Plans were drawn up in the 2000s to connect the arch back to the park, with a scheme designed by John McAslan as part of mayor Ken Livingstone’s 100 Public Spaces programme. Like many of Ken’s promised parks and piazzas, it was more blue-sky thinking than hard-nosed proposal, and the £40m to fund the project never materialised. Instead, 17 years later, we have a temporary hill-shaped attraction, confined to the roundabout, which does little to change the experience of crossing the congested arteries of traffic.

Maas, however, believes the mound could inspire bigger thinking. “Imagine if you lifted up Hyde Park at each of its corners,” he enthuses, with his typical boyish wonder. “Speaker’s Corner could be transformed into a kind of tribune, with a perfect view across an endless landscape.”

Over the years, his enthusiasm has bewitched many clients into buying into MVRDV’s particular brand of landscape alchemy.

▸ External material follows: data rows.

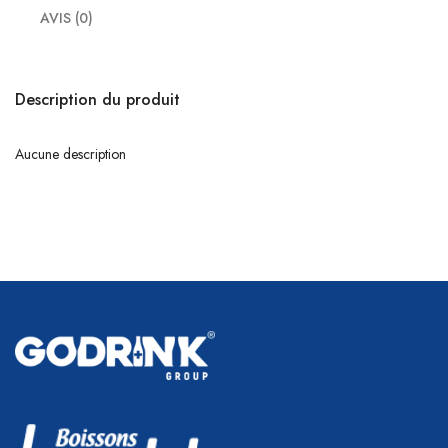
AVIS (0)
Description du produit
Aucune description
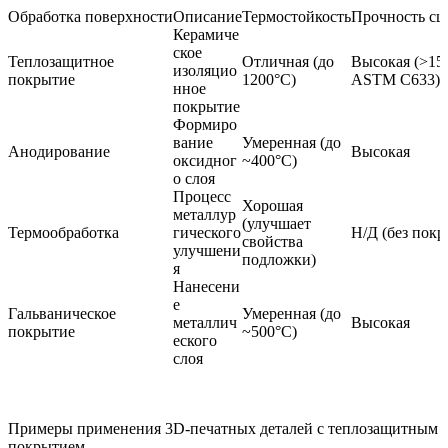
Обработка поверхности
Описание
Термостойкость
Прочность сц
Керамиче
ское
Теплозащитное
Отличная (до
Высокая (>1
изоляцио
покрытие
1200°C)
ASTM C633)
нное
покрытие
Формиро
вание
Умеренная (до
Анодирование
Высокая
оксидног
~400°C)
о слоя
Процесс
Хорошая
металлур
(улучшает
Термообработка
гического
Н/Д (без покр
свойства
улучшени
подложки)
я
Нанесени
е
Гальваническое
Умеренная (до
металлич
Высокая
покрытие
~500°C)
еского
слоя
Примеры применения 3D-печатных деталей с теплозащитным
покрытием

The son of a gardener and a florist, with an initial training as a landscape architect, Maas has always approached buildings as landscapes first and foremost. MVRDV’s first project in 1997 was a headquarters for Dutch public broadcaster VPRO, which appeared to lift the ground and fold it back and forth to form an office building, topped with a thick grass roof. More recently, they have built a museum storage building in Rotterdam shaped like a salad bowl crowned with a surreal floating forest, and are now completing the Valley in Amsterdam, a big mixed-use development smothered in plants.

They join a plethora of green-fingered real estate ventures, from Stefano Boeri’s “vertical forest” apartment blocks in Milan and China, to Thomas Heatherwick’s 1,000 Trees project in Shanghai, which sees trees imprisoned in concrete pots on stilts in an attempt to disguise the massive mall beneath. Isn’t it all just greenwashing, though, using a superficial eco-garnish to distract from the tonnes of carbon-hungry concrete and steel below?

“Our initial research shows that greening buildings can have a 1C cooling effect,” Maas says, “so it could be a significant step towards combating the urban heat island. Even the developers who just use it to camouflage their buildings a bit, at least it’s a start. You can kill the baby before it’s born, but I want to defend it.”